Газовый рожок не горит, и при свете лампы, которую она держит в руке, на ступеньки падает узорчатая тень от перил… Нет, никого… А между тем она ясно слышала голос. Надо посмотреть. Она перегибается через перила, высоко над головой подняв лампу. Тихий, приглушенный звук, похожий и на смех и на рыданье, долетает с лестницы, по которой медленно поднимается, почти тащится, держась за стену, высокая фигура.

— Кто здесь?.. — кричит она, вздрагивая, пронзенная безумной надеждой, которая прогоняет испуг.

— Это я, мама… Я-то хорошо тебя вижу… — отвечает кто-то хриплым и слабым голосом.

Она сбегает по ступенькам. Высокий и, кажется, раненый рабочий опирается на костыли… Это он, ее Джек! Он так взволнован встречей с матерью, что в изнеможении с горестным стоном останавливается на середине лестницы.
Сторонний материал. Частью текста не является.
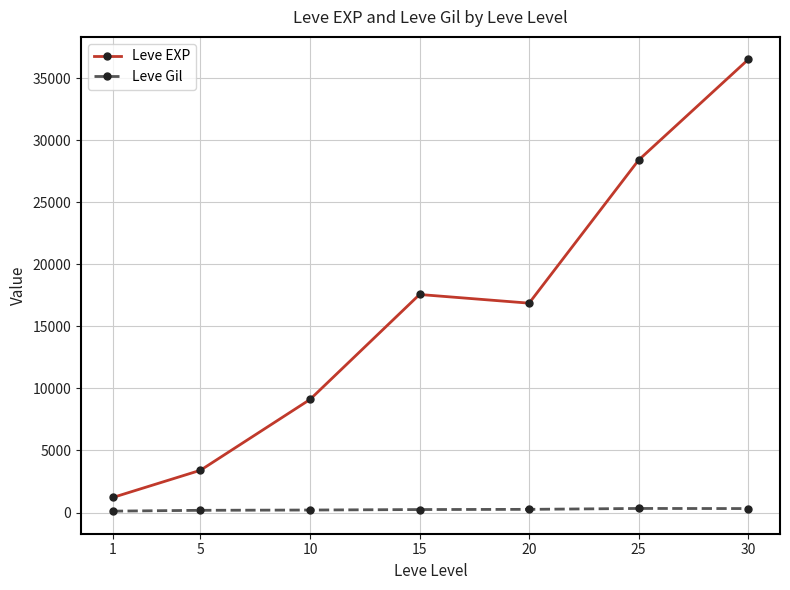

Is the value of Leve Gil at 1 greater than the value of Leve EXP at 30?

No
Вот что она сделала со своим сыном!

Ни слова, ни восклицания, ни поцелуя! Они стоят, смотрят друг на друга и плачут…

Есть люди, которым словно самой судьбою суждено вечно попадать в смешное положение: любая их попытка выказать возвышенные чувства оказывается неуместной или фальшивой. Так было предначертано, что д'Аржантон, это король неудачников, будет всегда терпеть неудачу, силясь произвести аффект. Подробно обсудив все с друзьями, он решил, что по возвращении домой в тот же вечер сообщит Шарлотте роковую весть, чтобы разом с этим покончить. Желая по возможности смягчить неожиданный удар, он заранее придумал несколько приличествующих случаю высокопарных фраз. Уже по тому, как он повернул ключ в замке, можно было понять, что он намерен возвестить нечто важное. Но каково же было его удивление, когда он увидел, что в столь неурочный час в гостиной еще горит свет, Шарлотта еще на ногах, а на столе, неподалеку от камина, видны остатки почти нетронутого ужина, как это бывает, когда люди торопятся перед отъездом или только что приехали и от волнения им не до еды!